South African rapper-cum-producer FLVME has returned to the spotlight with his first visual offering for 2023. Snapping a nine-month period of quiet since ‘Somethin’ New’, the SAHHA-winning artist teamed up with Clout Cassette for his latest music video, ‘Let Me Down’. Taken from Germander II (2022), the Big Shark-directed music video features Milkiee, who portrays the rapper’s lover amid their dying romance.

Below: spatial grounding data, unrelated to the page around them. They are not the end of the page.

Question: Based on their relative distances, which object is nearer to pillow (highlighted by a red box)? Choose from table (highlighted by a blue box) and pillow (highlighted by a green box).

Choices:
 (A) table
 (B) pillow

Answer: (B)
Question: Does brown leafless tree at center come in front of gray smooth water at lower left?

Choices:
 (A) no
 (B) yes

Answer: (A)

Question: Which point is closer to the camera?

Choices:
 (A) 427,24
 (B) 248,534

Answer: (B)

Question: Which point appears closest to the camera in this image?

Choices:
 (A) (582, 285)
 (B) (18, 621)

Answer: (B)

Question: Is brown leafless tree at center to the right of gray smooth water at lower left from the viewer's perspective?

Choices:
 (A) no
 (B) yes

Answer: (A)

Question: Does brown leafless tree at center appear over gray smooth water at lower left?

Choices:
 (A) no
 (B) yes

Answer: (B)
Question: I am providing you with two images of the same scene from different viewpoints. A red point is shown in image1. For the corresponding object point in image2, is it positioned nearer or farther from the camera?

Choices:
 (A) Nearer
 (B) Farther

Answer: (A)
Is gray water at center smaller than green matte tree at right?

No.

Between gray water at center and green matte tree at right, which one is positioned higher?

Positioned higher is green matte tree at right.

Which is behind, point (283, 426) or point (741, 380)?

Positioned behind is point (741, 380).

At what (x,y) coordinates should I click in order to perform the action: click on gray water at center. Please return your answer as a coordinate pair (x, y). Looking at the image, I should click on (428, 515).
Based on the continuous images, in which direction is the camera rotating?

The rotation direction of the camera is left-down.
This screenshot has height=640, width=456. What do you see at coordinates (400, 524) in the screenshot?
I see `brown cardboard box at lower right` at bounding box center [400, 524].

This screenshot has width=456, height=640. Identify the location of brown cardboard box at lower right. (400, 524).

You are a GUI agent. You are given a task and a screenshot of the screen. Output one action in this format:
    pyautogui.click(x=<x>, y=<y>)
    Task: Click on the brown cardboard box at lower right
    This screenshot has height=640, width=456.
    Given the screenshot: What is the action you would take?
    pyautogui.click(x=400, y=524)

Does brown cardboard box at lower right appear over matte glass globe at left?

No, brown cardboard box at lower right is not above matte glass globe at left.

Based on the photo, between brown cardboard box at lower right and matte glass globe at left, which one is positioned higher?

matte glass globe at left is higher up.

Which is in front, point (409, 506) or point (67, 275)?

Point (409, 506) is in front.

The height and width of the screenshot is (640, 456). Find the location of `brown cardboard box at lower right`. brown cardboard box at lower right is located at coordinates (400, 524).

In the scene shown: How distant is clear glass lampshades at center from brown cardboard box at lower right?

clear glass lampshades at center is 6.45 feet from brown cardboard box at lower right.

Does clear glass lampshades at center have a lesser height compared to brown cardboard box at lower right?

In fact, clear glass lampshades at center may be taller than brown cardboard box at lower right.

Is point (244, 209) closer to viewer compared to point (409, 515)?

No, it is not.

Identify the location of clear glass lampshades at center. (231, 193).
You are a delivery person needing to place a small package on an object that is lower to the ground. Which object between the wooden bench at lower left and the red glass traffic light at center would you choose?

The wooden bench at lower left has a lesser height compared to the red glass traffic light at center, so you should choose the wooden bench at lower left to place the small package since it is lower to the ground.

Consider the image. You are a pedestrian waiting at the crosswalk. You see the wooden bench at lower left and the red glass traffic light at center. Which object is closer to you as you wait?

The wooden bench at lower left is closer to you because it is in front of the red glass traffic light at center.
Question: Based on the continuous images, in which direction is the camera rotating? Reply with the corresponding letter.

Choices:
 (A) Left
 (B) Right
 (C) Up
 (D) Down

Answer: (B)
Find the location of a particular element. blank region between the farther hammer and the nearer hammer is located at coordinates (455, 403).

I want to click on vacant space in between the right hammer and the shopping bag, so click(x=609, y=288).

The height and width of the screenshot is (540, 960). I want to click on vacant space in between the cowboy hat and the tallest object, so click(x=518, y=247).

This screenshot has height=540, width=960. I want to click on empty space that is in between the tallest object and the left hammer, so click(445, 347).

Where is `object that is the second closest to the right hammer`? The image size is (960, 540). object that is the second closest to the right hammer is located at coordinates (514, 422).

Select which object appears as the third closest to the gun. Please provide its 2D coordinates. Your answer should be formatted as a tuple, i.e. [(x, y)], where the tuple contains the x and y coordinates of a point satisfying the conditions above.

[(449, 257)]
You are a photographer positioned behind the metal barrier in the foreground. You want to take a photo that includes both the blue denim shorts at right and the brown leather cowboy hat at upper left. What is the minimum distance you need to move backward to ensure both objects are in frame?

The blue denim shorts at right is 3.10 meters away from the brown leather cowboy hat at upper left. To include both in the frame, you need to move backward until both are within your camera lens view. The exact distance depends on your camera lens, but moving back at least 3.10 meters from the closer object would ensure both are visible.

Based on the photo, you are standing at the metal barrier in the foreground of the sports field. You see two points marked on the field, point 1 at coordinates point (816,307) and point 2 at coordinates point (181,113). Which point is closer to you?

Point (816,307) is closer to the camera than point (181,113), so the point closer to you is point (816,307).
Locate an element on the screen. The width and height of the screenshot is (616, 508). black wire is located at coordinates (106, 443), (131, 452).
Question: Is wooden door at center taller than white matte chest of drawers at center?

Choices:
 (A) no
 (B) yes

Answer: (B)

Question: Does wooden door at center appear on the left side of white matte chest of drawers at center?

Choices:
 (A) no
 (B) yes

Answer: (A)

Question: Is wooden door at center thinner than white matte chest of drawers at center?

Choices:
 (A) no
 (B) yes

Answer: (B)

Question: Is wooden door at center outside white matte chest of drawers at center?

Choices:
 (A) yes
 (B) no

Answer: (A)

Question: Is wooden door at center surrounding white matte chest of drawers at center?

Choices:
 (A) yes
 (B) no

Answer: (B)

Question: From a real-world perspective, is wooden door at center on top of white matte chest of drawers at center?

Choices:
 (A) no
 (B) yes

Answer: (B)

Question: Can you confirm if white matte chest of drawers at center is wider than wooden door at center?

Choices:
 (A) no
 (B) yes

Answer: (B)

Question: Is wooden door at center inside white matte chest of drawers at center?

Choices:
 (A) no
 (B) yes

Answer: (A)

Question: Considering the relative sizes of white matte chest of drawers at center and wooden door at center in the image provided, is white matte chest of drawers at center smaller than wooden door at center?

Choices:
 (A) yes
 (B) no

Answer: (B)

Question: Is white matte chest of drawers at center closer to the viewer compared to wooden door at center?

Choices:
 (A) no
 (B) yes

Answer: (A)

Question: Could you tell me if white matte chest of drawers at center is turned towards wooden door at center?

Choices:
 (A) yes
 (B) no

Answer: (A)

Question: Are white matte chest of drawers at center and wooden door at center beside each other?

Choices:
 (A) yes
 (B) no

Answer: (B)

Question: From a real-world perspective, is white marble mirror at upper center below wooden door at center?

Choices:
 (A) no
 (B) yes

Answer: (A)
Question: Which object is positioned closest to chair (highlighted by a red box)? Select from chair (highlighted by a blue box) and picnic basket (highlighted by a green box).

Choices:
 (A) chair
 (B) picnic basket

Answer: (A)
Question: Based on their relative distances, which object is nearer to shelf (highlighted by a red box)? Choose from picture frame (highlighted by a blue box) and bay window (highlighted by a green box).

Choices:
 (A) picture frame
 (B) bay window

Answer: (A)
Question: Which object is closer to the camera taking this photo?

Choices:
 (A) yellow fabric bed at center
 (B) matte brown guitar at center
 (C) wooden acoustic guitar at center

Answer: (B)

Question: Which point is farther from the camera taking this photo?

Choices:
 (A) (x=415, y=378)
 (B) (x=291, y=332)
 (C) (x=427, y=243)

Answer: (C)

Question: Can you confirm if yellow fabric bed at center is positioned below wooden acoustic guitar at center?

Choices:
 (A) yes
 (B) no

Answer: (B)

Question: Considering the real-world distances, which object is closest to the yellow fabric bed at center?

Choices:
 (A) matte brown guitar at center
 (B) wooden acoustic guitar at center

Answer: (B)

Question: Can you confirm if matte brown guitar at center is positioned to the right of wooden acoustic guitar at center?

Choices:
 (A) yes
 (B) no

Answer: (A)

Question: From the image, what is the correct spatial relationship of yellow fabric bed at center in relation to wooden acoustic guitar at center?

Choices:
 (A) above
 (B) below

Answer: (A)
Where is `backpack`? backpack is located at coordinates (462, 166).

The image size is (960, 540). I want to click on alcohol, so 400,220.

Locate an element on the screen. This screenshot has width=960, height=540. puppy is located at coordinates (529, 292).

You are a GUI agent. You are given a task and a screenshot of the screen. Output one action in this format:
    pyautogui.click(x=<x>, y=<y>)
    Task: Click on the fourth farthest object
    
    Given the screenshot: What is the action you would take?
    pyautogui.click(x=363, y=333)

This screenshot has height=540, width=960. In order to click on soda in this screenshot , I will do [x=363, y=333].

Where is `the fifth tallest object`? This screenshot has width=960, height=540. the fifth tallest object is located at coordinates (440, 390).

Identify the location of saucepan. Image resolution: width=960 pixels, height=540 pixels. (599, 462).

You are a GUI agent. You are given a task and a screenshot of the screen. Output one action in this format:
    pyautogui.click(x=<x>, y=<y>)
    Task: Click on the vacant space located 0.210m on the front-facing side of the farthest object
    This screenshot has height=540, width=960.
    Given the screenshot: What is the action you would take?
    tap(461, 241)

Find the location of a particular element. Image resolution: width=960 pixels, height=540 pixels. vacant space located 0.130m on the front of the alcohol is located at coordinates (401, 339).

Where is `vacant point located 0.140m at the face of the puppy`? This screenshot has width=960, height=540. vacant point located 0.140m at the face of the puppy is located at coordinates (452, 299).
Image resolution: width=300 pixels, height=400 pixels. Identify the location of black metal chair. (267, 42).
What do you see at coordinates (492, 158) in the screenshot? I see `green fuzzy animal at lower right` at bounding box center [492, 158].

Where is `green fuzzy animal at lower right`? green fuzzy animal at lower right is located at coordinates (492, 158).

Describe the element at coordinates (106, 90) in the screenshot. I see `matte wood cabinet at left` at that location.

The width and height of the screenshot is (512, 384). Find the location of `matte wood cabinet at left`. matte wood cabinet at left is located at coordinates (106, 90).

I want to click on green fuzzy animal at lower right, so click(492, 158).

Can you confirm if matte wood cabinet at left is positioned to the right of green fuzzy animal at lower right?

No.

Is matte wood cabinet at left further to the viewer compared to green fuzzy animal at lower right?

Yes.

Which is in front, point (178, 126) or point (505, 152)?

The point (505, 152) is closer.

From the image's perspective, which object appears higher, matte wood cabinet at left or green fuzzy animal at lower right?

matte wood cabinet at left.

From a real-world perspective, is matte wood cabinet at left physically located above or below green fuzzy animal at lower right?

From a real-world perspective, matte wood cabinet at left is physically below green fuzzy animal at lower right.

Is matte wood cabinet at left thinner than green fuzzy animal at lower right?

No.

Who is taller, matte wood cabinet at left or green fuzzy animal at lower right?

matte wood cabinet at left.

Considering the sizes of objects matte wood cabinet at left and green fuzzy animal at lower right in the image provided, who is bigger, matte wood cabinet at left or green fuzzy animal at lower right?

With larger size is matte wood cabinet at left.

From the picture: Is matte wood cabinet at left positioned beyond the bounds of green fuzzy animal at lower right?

As with every archetypal storyline of a failing love story, the music video begins with the Vosloorus-born muso walking away from his lover while she runs after him, seemingly trying to butter him up. Subliminal frames of her hopping into a car and getting cosy with another man punctuate the scenes of the two’s breakup.

Source | Supplied


After the twenty-three-year-old rapper has repelled her enough for her to get the message, she relents. While FLVME goes off and sits on his own with his head buried in his arms, the lady slumps down on a swinging bench.

The visuals utilise bright – but not obtrusive – lighting for easy transitioning between present moments (the couple fighting and breaking up) and sequences of memories from the good times they shared.

Moments range from FLVME and his love interest cuddling while taking pictures on the couch to a powder-blue-lit kitchen of them going through the motions together. Other shots include those of the semi-nude vixen posing seductively while the rapper performs and of the Candyman rapper playing pool and vibing with his crew. The music video closes with FLVME isolated while Milkiee sits forlornly at the park.



Although an overdone concept, the well-thought-out nostalgic colours used in conjunctions with the non-linear sequencing breathe fresher life to the age-old event of a breakup. The focus on their discomforted body language punctuated with flashing sequences of the past shaded the visuals with realism, giving it a three-dimensional aspect.

Hip hop, as a genre, is inundated with music videos where the artist is depicted as getting a cathartic release from a failed romance by indulging in strip clubs or drinking or smoking – or all of these. “Let Me Down” is a sincere facet of the motions one goes through amid a bitter split without trying to gloss over any details.

With an unconventional structure, flashbacks, and colour-coded use of lighting, “Let Me Down” doesn’t play out as a thoughtless video to accompany its song. There’s a story to it, and it’s in sync with the lyrical content from the first line.